I tell ya, working in The Institute is The Business! I'll be doing something quite normal, like presenting Cellular Components for my Human physiology course for the third time, and a question will pop up that requires a trip down the rabbit-hole. To give the theory a more concrete image, I try to find a real disease associated with the sub-cellular organelle under discussion. I've elaborated before on the association of Tay-Sachs disease with lipid processing in the lysosomes. You can't do anything about the disease but you can reduce the incidence by not marrying your cousin especially if you are New Orleans French or New York Jewish. One of the students piped up with "Why are you required to have a pre-marital blood-test in Spain and Lithuania?" two countries where she had lived. I'm old enough and ugly enough to be unafraid of saying "I don't know" which I always follow with "Let's find out". That's where science begins. In actuality, I deftly turned the question towards something I did know about and asserted that some US states mandated pre-marital blood-testing for syphilis and other STIs.
So here's the skinny. Pre-marital blood-testing was all the rage 100 years ago to deal with a couple of scourges: syphilis Treponema pallidum and tuberculosis Mycobacterium tuberculosis. A quite frightening proportion [10-15% of adults] of the population was infected with syphilis and there was no really effective cure that was cost-effective and reasonably free of side-effects. The assumption was that no sex happened before marriage and that, by flagging the infected before the wedding, you could alert a prospective spouse and/or offer whatever treatment was available. That was difficult given the social stigma associated with syphilis and posed a big ethical dilemma for doctors about disclosure and confidentiality. Needless to say there was a lot of finger-pointing at black people particularly those who came into domestic contact with white-folks. In 1936, Charles Parran, the US Surgeon General under Roosevelt's New Deal administration, pushed out universal free syphilis tests. Statistics for positive results caused a flap that led to a raft of state legislation, somewhat strangely, for example, requiring food-workers to be syphilis free in Georgia. I suspect that some of the law-makers were confused about what sausage was going where. The roll-out of wide-spread testing and the development of really effective antibiotics in the 1940s and 1950s dropped the rate of syphilis from as high as 20% to a tiny fraction of 1%.
Accordingly, the various states stopped doing the testing. In 1967, California carried out 300,000 blood-tests to identify a mere 35 syphilitics: a 0.012% hit rate that was costing $230,000 per case. $8 million can go a long way under some other item on the state's balance sheet and mandatory testing was stopped shortly thereafter. Other states also made the same cost-benefit analysis and now only two states, Montana and Mississippi (and DC) still retain pre-nup blood testing on the books.

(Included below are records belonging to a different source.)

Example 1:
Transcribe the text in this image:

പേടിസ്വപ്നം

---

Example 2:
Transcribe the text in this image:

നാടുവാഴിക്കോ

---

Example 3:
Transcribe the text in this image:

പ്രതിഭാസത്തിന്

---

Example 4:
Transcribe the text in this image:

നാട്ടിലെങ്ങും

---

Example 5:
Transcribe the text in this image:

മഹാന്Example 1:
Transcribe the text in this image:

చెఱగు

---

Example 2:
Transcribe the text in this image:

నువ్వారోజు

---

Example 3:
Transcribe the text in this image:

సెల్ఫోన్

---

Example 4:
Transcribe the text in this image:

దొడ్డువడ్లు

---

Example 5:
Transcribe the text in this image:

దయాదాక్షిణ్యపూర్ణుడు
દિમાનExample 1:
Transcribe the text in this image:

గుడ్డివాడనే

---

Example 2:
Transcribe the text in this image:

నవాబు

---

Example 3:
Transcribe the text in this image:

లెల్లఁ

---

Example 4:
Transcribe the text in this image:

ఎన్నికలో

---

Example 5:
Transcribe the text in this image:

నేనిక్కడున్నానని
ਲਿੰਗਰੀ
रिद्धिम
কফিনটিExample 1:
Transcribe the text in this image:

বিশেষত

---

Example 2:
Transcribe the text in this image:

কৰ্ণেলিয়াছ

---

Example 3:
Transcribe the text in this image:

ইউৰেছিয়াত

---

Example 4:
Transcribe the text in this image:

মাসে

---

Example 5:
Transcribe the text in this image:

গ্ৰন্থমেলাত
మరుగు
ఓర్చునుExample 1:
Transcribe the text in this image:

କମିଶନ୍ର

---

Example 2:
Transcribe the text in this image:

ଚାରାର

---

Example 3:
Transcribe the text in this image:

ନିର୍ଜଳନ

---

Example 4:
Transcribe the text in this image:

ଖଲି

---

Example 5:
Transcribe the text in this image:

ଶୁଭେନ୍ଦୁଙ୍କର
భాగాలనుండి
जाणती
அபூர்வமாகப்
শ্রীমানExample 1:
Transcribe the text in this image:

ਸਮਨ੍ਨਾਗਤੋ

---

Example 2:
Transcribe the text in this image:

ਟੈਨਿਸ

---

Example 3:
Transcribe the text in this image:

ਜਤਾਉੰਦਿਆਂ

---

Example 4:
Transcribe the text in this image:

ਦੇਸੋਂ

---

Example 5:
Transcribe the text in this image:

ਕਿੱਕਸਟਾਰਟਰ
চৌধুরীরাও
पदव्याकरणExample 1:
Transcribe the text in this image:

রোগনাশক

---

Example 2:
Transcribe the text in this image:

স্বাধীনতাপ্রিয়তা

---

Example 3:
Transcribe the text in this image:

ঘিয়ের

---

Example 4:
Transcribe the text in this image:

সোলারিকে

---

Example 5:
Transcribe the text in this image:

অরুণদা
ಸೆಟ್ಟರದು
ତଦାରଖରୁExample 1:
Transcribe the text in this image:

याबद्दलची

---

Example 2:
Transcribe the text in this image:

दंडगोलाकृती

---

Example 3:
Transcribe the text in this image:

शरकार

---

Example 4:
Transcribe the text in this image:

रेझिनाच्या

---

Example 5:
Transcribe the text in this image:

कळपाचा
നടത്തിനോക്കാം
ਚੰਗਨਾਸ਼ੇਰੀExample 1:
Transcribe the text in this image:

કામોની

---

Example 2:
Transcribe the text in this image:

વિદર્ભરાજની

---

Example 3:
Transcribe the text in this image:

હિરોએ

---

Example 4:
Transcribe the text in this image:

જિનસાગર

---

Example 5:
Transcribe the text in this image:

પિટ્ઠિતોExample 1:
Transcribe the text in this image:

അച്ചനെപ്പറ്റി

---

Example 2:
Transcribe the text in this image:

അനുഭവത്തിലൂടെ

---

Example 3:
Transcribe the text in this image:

Montana requires brides to be tested for Rubella / German measles which is a trifling disease in most people but potentially devastating to a first trimester foetus. MMR vaccination is so wide-spread in The West that finding women who are likely to contract rubella is quite difficult. In any case, you can nowadays get a cert against compliance on religious or other grounds.
South of the borrrder, down Mexico way, pre-marital testing is required in a number of states; most of which will require a RPR test for syphilis and another immun-histochemistry test for HIV before a marriage licence can be issued. Some states do tuberculosis as well. China requires a number of Big Brother interventions in the course of true love including a stern talking to and a film session. But even they are turning less proscriptive and more advisory. Catholic Ireland also does Marriage Preparation Courses which are, by report, not without value if you can spare the time. It's not all about making sure the blessed children go to Mass and that you have lots because contraception is verboten; MPCs also talk about finances and budgeting, reconciling differences and dealing with disputes. I can find nothing about what the requirements are in Lithuania.
Where testing is not required there is a still an entrepreneurial market. Raffles Premarital screening in Singapore, for example, "an essential basic test for gentlemen and ladies or couples prior to making plans for a family." Presumably cads, bounders, trollops and the working class are shown the door even if they can muster the S$147 fee [about US$100]. What do you get for your money? Screening for venereal disease [Syphilis, Gonorrhoea, Chlamydia] , rubella, HIV, Hep B. They'll also tell your ABO blood group, whether you're anemic, do an ECG and then have a doctor explain it all to you. In Irish terms that is phenomenal good value.